● What the exercise asks
Please revise the material below so that each "cookies" becomes "cookie", keeping every other line the same.

● Provided records
Content starts

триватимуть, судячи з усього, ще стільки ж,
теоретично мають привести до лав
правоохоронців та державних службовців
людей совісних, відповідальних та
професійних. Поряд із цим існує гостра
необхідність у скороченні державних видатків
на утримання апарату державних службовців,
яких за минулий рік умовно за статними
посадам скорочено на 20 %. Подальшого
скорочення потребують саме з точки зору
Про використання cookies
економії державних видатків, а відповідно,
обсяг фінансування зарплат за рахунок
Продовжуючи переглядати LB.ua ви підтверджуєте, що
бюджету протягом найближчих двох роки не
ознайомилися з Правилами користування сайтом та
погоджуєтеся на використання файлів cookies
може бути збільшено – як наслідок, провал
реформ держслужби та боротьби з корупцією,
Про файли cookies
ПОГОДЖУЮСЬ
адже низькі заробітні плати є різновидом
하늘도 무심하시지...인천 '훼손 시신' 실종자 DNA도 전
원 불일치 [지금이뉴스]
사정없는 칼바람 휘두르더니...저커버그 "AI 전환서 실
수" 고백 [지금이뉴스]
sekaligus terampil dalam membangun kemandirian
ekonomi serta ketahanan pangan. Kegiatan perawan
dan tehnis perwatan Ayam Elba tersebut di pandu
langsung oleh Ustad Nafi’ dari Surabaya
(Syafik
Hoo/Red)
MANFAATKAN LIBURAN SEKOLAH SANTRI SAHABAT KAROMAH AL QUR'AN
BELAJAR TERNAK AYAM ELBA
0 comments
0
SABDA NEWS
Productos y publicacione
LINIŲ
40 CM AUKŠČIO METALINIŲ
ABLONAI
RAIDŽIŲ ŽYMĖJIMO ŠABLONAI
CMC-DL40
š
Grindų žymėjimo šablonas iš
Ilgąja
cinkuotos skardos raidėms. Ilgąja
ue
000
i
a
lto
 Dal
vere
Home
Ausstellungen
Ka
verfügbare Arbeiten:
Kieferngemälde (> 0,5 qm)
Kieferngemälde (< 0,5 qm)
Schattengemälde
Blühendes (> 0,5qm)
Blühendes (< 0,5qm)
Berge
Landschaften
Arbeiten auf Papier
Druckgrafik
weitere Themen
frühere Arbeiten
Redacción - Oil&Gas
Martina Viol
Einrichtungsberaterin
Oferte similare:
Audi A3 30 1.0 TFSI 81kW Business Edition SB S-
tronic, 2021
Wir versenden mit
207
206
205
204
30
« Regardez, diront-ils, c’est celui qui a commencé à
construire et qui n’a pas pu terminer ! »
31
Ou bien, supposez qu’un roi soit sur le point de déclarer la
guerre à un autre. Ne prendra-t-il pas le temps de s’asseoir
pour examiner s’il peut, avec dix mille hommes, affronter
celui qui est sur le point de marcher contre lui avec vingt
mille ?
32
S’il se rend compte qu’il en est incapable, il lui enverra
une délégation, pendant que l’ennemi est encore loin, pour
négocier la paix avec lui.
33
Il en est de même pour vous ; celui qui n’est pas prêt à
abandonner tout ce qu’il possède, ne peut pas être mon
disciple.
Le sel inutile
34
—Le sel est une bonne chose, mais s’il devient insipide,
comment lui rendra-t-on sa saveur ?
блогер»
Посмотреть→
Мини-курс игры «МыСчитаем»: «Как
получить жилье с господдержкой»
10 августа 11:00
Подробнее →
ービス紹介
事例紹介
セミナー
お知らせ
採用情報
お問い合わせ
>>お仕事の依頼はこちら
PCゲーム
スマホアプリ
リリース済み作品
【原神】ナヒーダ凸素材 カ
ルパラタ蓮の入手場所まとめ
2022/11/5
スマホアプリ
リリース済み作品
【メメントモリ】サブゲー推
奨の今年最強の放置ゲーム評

Content ends

● Written reply
триватимуть, судячи з усього, ще стільки ж,
теоретично мають привести до лав
правоохоронців та державних службовців
людей совісних, відповідальних та
професійних. Поряд із цим існує гостра
необхідність у скороченні державних видатків
на утримання апарату державних службовців,
яких за минулий рік умовно за статними
посадам скорочено на 20 %. Подальшого
скорочення потребують саме з точки зору
Про використання cookie
економії державних видатків, а відповідно,
обсяг фінансування зарплат за рахунок
Продовжуючи переглядати LB.ua ви підтверджуєте, що
бюджету протягом найближчих двох роки не
ознайомилися з Правилами користування сайтом та
погоджуєтеся на використання файлів cookie
може бути збільшено – як наслідок, провал
реформ держслужби та боротьби з корупцією,
Про файли cookie
ПОГОДЖУЮСЬ
адже низькі заробітні плати є різновидом
하늘도 무심하시지...인천 '훼손 시신' 실종자 DNA도 전
원 불일치 [지금이뉴스]
사정없는 칼바람 휘두르더니...저커버그 "AI 전환서 실
수" 고백 [지금이뉴스]
sekaligus terampil dalam membangun kemandirian
ekonomi serta ketahanan pangan. Kegiatan perawan
dan tehnis perwatan Ayam Elba tersebut di pandu
langsung oleh Ustad Nafi’ dari Surabaya
(Syafik
Hoo/Red)
MANFAATKAN LIBURAN SEKOLAH SANTRI SAHABAT KAROMAH AL QUR'AN
BELAJAR TERNAK AYAM ELBA
0 comments
0
SABDA NEWS
Productos y publicacione
LINIŲ
40 CM AUKŠČIO METALINIŲ
ABLONAI
RAIDŽIŲ ŽYMĖJIMO ŠABLONAI
CMC-DL40
š
Grindų žymėjimo šablonas iš
Ilgąja
cinkuotos skardos raidėms. Ilgąja
ue
000
i
a
lto
 Dal
vere
Home
Ausstellungen
Ka
verfügbare Arbeiten:
Kieferngemälde (> 0,5 qm)
Kieferngemälde (< 0,5 qm)
Schattengemälde
Blühendes (> 0,5qm)
Blühendes (< 0,5qm)
Berge
Landschaften
Arbeiten auf Papier
Druckgrafik
weitere Themen
frühere Arbeiten
Redacción - Oil&Gas
Martina Viol
Einrichtungsberaterin
Oferte similare:
Audi A3 30 1.0 TFSI 81kW Business Edition SB S-
tronic, 2021
Wir versenden mit
207
206
205
204
30
« Regardez, diront-ils, c’est celui qui a commencé à
construire et qui n’a pas pu terminer ! »
31
Ou bien, supposez qu’un roi soit sur le point de déclarer la
guerre à un autre. Ne prendra-t-il pas le temps de s’asseoir
pour examiner s’il peut, avec dix mille hommes, affronter
celui qui est sur le point de marcher contre lui avec vingt
mille ?
32
S’il se rend compte qu’il en est incapable, il lui enverra
une délégation, pendant que l’ennemi est encore loin, pour
négocier la paix avec lui.
33
Il en est de même pour vous ; celui qui n’est pas prêt à
abandonner tout ce qu’il possède, ne peut pas être mon
disciple.
Le sel inutile
34
—Le sel est une bonne chose, mais s’il devient insipide,
comment lui rendra-t-on sa saveur ?
блогер»
Посмотреть→
Мини-курс игры «МыСчитаем»: «Как
получить жилье с господдержкой»
10 августа 11:00
Подробнее →
ービス紹介
事例紹介
セミナー
お知らせ
採用情報
お問い合わせ
>>お仕事の依頼はこちら
PCゲーム
スマホアプリ
リリース済み作品
【原神】ナヒーダ凸素材 カ
ルパラタ蓮の入手場所まとめ
2022/11/5
スマホアプリ
リリース済み作品
【メメントモリ】サブゲー推
奨の今年最強の放置ゲーム評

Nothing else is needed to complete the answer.